One of the toughest critical yardsticks one can put alongside the modern short story is a two-word question: "so what?" A writer can blue-pencil his way to a clean precise style; if he can combine this with an ear for language and an eye for detail he can describe competently. But above all he must have something to say.

The new "Advocate" bats about 500 against this problem. Shying away from its recent preoccupation with non-fiction, it groups six short stories, most of which are surprisingly neat, precise, and cleanly written. Three of them cut a little deeper than straight surface description, and these are very good.

Fred Gwynne, president of the "Lampoon," has jumped leagues to write the best story of the lot. Called "Ronny," it describes with understanding the gap between the emotions of a small boy and his mother. Far different and nearly as good is Sherman Funk's "The Way to Travel." Funk rehashes the told, bruising discomfort of two squads in an Army six-by-six truck. His description of discomfort is no more vivid than that in a dozen war novels, but it is remarkable to find the "Advocate" writing on the level of the good war novel, and Funk's episode is bright and quietly humorous.
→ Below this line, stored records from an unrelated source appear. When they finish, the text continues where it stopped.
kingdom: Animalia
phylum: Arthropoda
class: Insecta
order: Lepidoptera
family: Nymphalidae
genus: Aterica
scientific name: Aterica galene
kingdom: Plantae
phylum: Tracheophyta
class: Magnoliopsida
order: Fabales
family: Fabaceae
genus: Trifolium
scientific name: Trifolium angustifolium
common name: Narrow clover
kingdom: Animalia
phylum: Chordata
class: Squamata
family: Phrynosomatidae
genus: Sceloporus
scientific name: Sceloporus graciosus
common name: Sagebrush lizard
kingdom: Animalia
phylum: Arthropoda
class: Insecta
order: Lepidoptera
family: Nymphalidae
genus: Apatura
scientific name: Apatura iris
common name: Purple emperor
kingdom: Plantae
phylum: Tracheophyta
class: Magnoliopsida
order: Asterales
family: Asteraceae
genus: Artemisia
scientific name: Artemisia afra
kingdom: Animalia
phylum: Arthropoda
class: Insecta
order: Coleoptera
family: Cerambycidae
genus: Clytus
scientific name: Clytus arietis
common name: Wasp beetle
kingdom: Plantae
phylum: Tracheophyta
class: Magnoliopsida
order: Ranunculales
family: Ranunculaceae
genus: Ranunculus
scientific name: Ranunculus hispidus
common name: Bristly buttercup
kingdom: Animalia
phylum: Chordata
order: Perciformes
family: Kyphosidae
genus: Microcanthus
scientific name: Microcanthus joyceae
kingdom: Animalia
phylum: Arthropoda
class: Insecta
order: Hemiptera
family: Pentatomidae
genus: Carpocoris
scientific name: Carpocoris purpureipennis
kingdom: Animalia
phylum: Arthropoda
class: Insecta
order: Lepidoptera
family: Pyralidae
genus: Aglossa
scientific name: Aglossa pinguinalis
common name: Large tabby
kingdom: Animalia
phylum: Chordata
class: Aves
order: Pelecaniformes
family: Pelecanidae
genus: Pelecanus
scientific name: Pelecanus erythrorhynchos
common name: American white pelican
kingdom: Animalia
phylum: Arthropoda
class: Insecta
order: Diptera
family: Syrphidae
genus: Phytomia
The third of the good stories, "Candy for Souran," by Stephen Lewis, is a penetrating look at an abject little shop-keeper and his obese, immobile, and domineering wife.

The latest "Advocate" has its week points. The remaining three stories are either shallow or not particularly craftsmanlike. And all of the stories show raggedness and a tendency to wander outside their characters, to editorialize on what is going on. The long lead article on evangelist Billy Graham is a repetitive job of reporting; John Rogers' review of "The Cannibal" seems remarkably superficial.

The "Advocate" has scrapped its long and occasionally rambling articles for a crop of direct and often perceptive short stories. Its problem now will be to combine the reader-interest of those articles with the writing proficiency of the stories.